現代社会で何かをなそうとする際に必ず、異分野の人とチームを組んで取り組む必要性が出てきます。
異分野の人がどのような発想を持っているのか、どのような考え方をしているのかを理解しながら、
一緒に働けるキャパシティの幅広さが要求されます。

これは何も経営に限るものではありません。
あらゆる立場や業種業態においても必要でしょう。

製造メーカーと卸売り御者、小売業者はそれぞれ立場が違いますし、当然考え方も異なります。
大きな会社においては、部署ごとの違いによっても同じような事はあるでしょう。

一般社会において、専門的な知識およびスキルに加え、
他社とのコミュニケーションや協働で、考える力が必要不可欠となるのは言うまでもありません。

そうした中で、リベラルアーツという多岐に渡った教養を習得することにより、
社会人に必要とされる応用のきいた力を養うことにもつながります。

欧米では社会に出ても幅広く対応出来るように、
リベラルアーツが教育の一環として、高校や大学などで導入されているケースが特に多いのです。

人材不足の問題に考えた場合、社会的背景・人材マネジメント・人材育成・採用手段、
特定の部署における教育方法・業界・心理コミュニケーションなど、幅広い視点から分析する必要がありますし、
現在の複雑な社会情勢を踏まえ多様な問題を解決するには、幅広い教養・知識が必要になります。
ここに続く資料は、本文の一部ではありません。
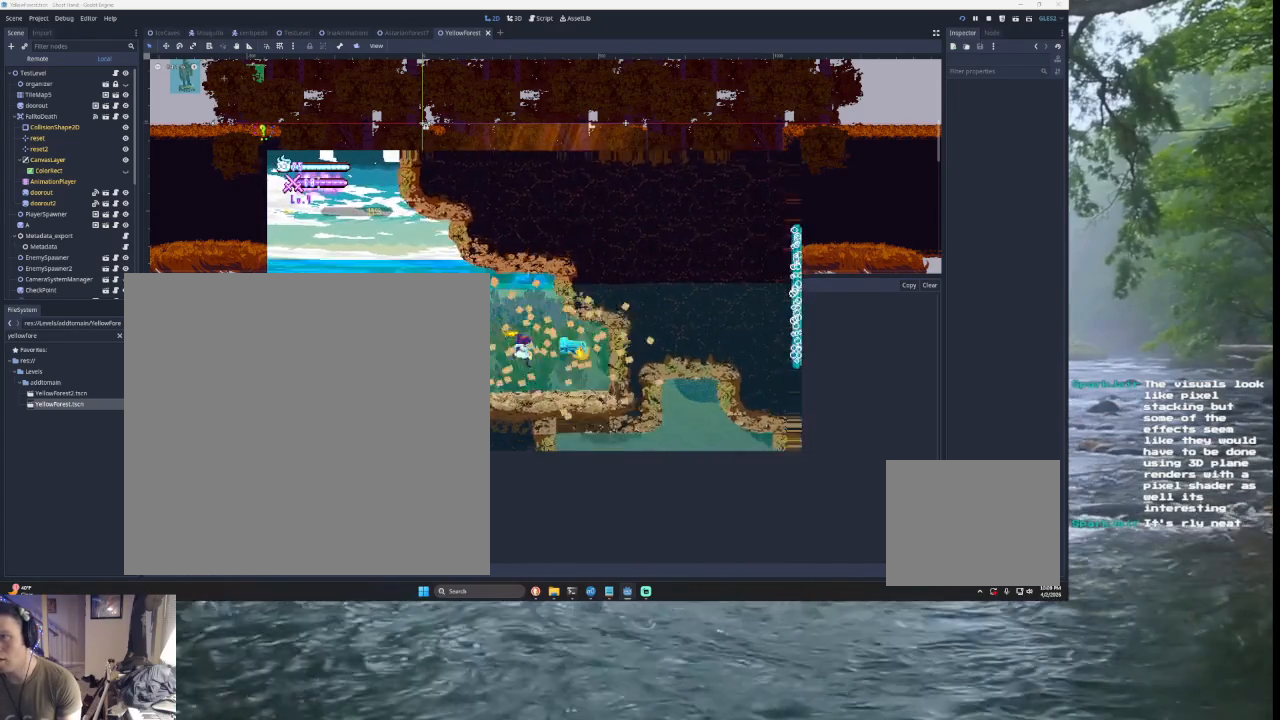
{"buttons": ["SQUARE", "TRIANGLE"], "left_stick": "right", "right_stick": "center", "events": [[67, "SQUARE", "up"], [400, "TRIANGLE", "down"], [467, "SQUARE", "down"]]}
また、「こうあるべき」という確かな答え・正解がない問題が発生した場合、あらゆる問題を受け入れ、
解決に導くことも求められるでしょう。

これが世の中でコンサルティングが必要とされる理由の一つです。
少なくとも、優れたコンサルタントは専門知識を持ち合わせていなくても、
幅広い知識をあらゆるビジネスに応用することができるのです。

同時に、自分の頭でしっかりと考えて本質をとらえられることは、
多様で複雑なビジネスシーンにおいて、必須ともいえる重要なスキルとなるのです。

専門知識はあるにこしたことはありません。ですが、
専門知識がなくとも物事の根本を捉え、多様性に対応できる幅があれば、
経営は実際何の問題もなく対応できるのです。